◆ Instrukcja do ćwiczenia:
Jak mógłby toczyć się dalej zamieszczony poniżej tekst o działalności częstochowskiego oddziału TMLiKPW? Dopisz jego ciąg dalszy, zaczynając od miejsca po ostatnim zdaniu.

◆ Tekst źródłowy:
Prezes Baczyński przypomniał nazwiska członków, którzy już zmarli: prof. dr. hab. Romana Janiczka, dr. doc. Sławomira Wilka, prof. Leonida Samsonowa, Józefa Nataliego, Mieczysława Barteckiego, Krystynę Piechocińską-Królikowską, Zbigniewa Waltera, Ryszarda Różańskiego. Pamięć o zmarłych uczczono symboliczną minutą ciszy.
W ciągu dwudziestu lat istnienia częstochowski Oddział TMLiKPW może się poszczycić znacznymi osiągnięciami. Do 1998 r. jego chlubą na skalę krajową, jak podkreśla Wacław Baczyński, był zespół Lwowski Bajbus, który koncertował w Polsce i na Kresach (m. in. w Archikatedrze Lwowskiej) i zajmował pierwsze i trzecie miejsca w ogólnokrajowych konkursach.
Ważnym elementem funkcjonowania Towarzystwa w naszym mieście jest działalność humanitarna. Dwa razy w roku organizowane są transporty darów, które trafiają do naszych rodaków na Ukrainie. Prezes Baczyński mówi, że ich dotychczasowa ilość mierzy już grube dziesiątki ton. Nie byłoby to możliwe bez ofiarności częstochowian, a także wsparcia sponsorów, w tym Enionu, który współpracę, zainaugurowaną przez ówczesnego dyrektora Ireneusza Gębskiego, kontynuuje od powstania Oddziału do dziś.
Dzięki zaangażowaniu członków organizowane są również kolonie dla dzieci z Kresów w Pająku, Olsztynie i – najczęściej – w Złotym Potoku. Do tej pory odbyło się już dwanaście takich wakacyjnych wyjazdów.
Częstochowskie TMLiKPW swoją pomoc kieruje również do szkół. Głównie polega ona na przekazywaniu im książek. Tu również znaczącą rolę odgrywa ofiarność ludzi dobrej woli. Niektóre rodziny – jedna nawet z Nowego Sącza – przekazały na ten cel całe biblioteki. Około tysiąc woluminów trafiło także do częstochowskich placówek edukacyjnych.

◆ Zgromadzony materiał:
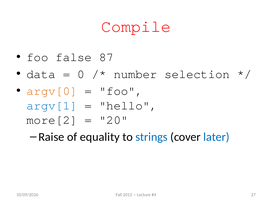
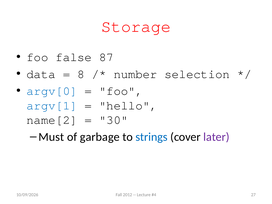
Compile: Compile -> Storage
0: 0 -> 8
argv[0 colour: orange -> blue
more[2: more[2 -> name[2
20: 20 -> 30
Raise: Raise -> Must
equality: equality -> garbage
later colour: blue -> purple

◆ Wynik zadania:
Zrzeszeni w Oddziale organizują też kwesty na cmentarzach, z których dochody przeznaczane są na renowacje dwóch grobów obrońców Lwowa po I wojnie światowej – Stefana Stypkiewicza i Zygmunta Dzieżbickiego.
Jednakże największym dokonaniem, którym częstochowscy kresowiacy i lwowiacy szczycą się najbardziej, jest wybudowanie pomnika Orląt Lwowskich na placu o tej samej nazwie.
Prezes Baczyński ma również, oprócz kontynuowania działalności dotychczasowej, kolejne bogate plany na przyszłość. – Zamierzamy otworzyć przy Oddziale mini muzeum z pamiątkami o Kresach i Lwowie. Dzięki temu ocalimy dla przyszłych pokoleń pamięć o ziemiach, które Polsce barbarzyńsko odebrano. W ciągu najbliższych kilku miesięcy odsłonimy pamiątkową tablicę na budynku, gdzie mieściła się nasza pierwsza siedziba, a także planujemy wydać jubileuszową publikację. Zaś na otwarcie wyremontowanego placu Orląt Lwowskich, którego modernizacja jest w planach, chcemy zorganizować ogólnopolski zlot szkół im. Orląt Lwowskich – wylicza Wacław Baczyński. Prezes ZG Towarzystwa Andrzej Kamiński zapewnił, że wszystkie zadania w perspektywie będzie wspierał, zaznaczając przy tym, że częstochowski Oddział jest jednym z najprężniejszych z sześćdziesięciu w całym kraju.
Z okazji rocznicy na ręce działaczy TMLiKPW w naszym mieście spłynęły liczne listy gratulacyjne, słowa uznania, wsparcia oraz życzenia dalszych sukcesów. – Byłem świadkiem dwudziestu lat istnienia Oddziału Towarzystwa Miłośników Lwowa i Kresów Południowo-Wschodnich w Częstochowie. Czczenie Lwowa jest Państwa obowiązkiem, bez którego nie moglibyście żyć. Jest to wielka misja patriotyczna, prowadzona na przekór większości mediów, opinii publicznej, które traktują patriotyzm jako rzecz zbędną. Życzę dalszej wytrwałości w Państwa staraniach – powiedział, również przybyły na uroczystość, poseł Prawa i Sprawiedliwości Szymon Giżyński.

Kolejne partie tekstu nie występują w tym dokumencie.